_ВЫБРАННЫЙ ОТРЫВОК_:

Но в период моего взросления в младшей и средней школе у моих родителей со мной были проблемы и посерьезней. Училась я в тот период очень средне, а порой – откровенно плохо. Особым камнем преткновения для меня была арифметика. Я ничего не понимала в решении задач и примеров, мучилась с устным счетом, и чем дальше, тем больше увязала в болоте этого непонимания. Наконец к шестому классу я скатилась на круглые тройки.

Мама, всегда блестяще учившаяся, приходила в совершенное отчаяние из-за моих школьных неудач. Она, с детства и до последних дней жизни всегда первая – и в школе, и в университете, и на редакторской работе, и в переводческих трудах, хотела, чтобы и ее дети были во всем лучшими, и когда я в шестом классе перед новогодними каникулами принесла дневник с самыми жалкими результатами, она восприняла это в молчании. И это молчание было хуже, чем выговоры и ругань – в нем было ледяное спокойствие и откровенное презрение. Наша любовь затрещала, как свечка, готовая погаснуть.

Тогда за дело решил взяться папа, прирожденный педагог. Каждый день он садился со мной решать задачки из начинающегося курса алгебры, и, будучи гуманитарием до мозга костей, каким-то образом сумел что-то переформатировать в моей голове. Там будто переключился некий переключатель, туман в мозгах рассеялся, и я вдруг – ПОНЯЛА! А поняв, – полюбила, и как паровозик, стала разгоняться на путях преодоления школьных премудростей и докатилась до золотой медали.

Эта медаль стала маминым триумфом. Кажется, она радовалась ей больше меня самой. Ледок в наших отношениях к тому времени полностью растаял, мы стали близки даже не как мать и дочь, а как близкие подруги. Как-то раз я слышала, как мама, что-то объясняя бабушке, сказала про меня: «Да это – подруга моя», и от этих слов я преисполнилась радости и гордости. Я ездила с ней в поездки по старинным русским городам, я принимала участие в дружеских посиделках их редакции, я старалась не ударить в грязь лицом перед этими горделивыми филологинями, с подростковым снобизмом демонстрируя свою начитанность и понимание житейских проблем.

_ЗАДАНИЕ A_:
Перепишите слово в слово часть отрывка о школьных годах, начиная со слов «Но в период» и заканчивая словами «на круглые тройки.».

_ВХОДНЫЕ ДАННЫЕ_:
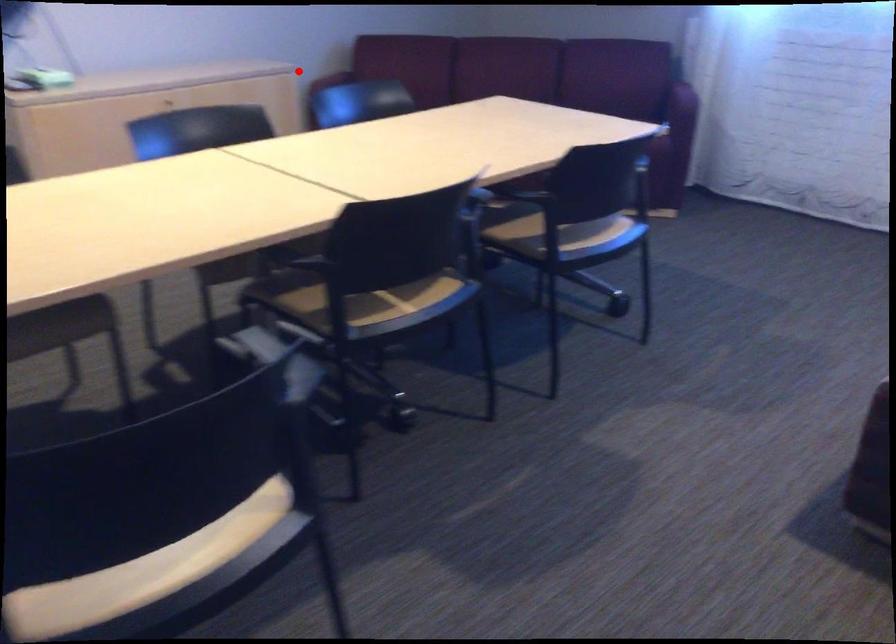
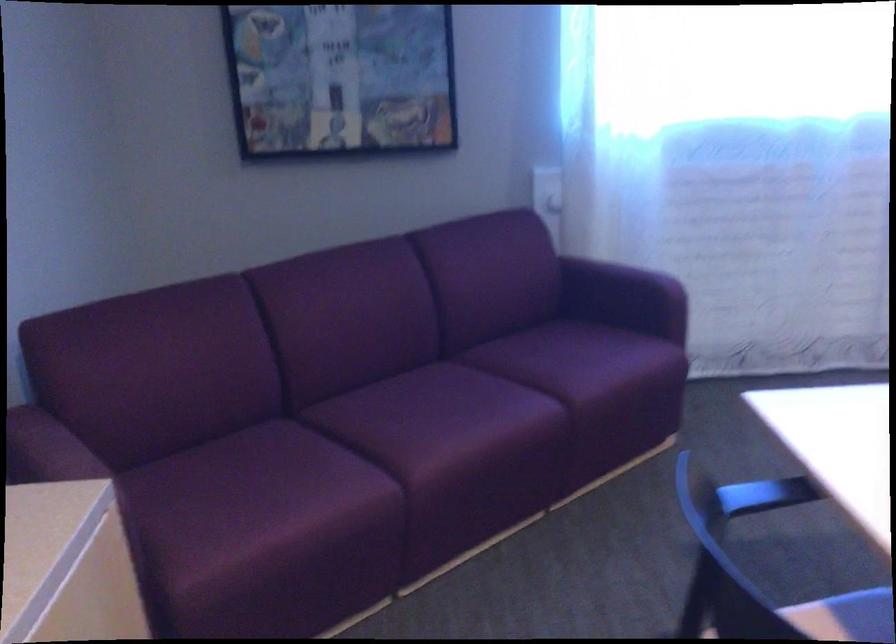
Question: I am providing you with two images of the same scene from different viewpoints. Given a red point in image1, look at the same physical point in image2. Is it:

--

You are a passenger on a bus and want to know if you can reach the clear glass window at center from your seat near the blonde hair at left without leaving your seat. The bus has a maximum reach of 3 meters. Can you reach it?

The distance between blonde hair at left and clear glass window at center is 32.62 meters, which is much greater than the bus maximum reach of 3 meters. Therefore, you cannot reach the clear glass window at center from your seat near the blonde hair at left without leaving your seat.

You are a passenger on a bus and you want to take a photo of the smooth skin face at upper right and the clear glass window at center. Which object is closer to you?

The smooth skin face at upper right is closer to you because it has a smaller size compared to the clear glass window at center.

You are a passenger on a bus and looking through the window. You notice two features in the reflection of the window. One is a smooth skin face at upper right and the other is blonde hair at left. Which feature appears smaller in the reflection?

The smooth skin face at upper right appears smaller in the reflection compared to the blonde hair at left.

==

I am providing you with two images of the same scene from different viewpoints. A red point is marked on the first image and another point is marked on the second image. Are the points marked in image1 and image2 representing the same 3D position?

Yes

_ЗАДАНИЕ B_:
В записях возьмите строки, начиная со строки с «You are a passenger on a bus and looking» и заканчивая строкой с «The smooth skin face at upper right appears», и замените в них «bus» на «train», ничего больше не меняя. Приведите только эти строки.

_ПИСЬМЕННЫЙ ОТВЕТ A_:
Но в период моего взросления в младшей и средней школе у моих родителей со мной были проблемы и посерьезней. Училась я в тот период очень средне, а порой – откровенно плохо. Особым камнем преткновения для меня была арифметика. Я ничего не понимала в решении задач и примеров, мучилась с устным счетом, и чем дальше, тем больше увязала в болоте этого непонимания. Наконец к шестому классу я скатилась на круглые тройки.

_ПИСЬМЕННЫЙ ОТВЕТ B_:
You are a passenger on a train and looking through the window. You notice two features in the reflection of the window. One is a smooth skin face at upper right and the other is blonde hair at left. Which feature appears smaller in the reflection?

The smooth skin face at upper right appears smaller in the reflection compared to the blonde hair at left.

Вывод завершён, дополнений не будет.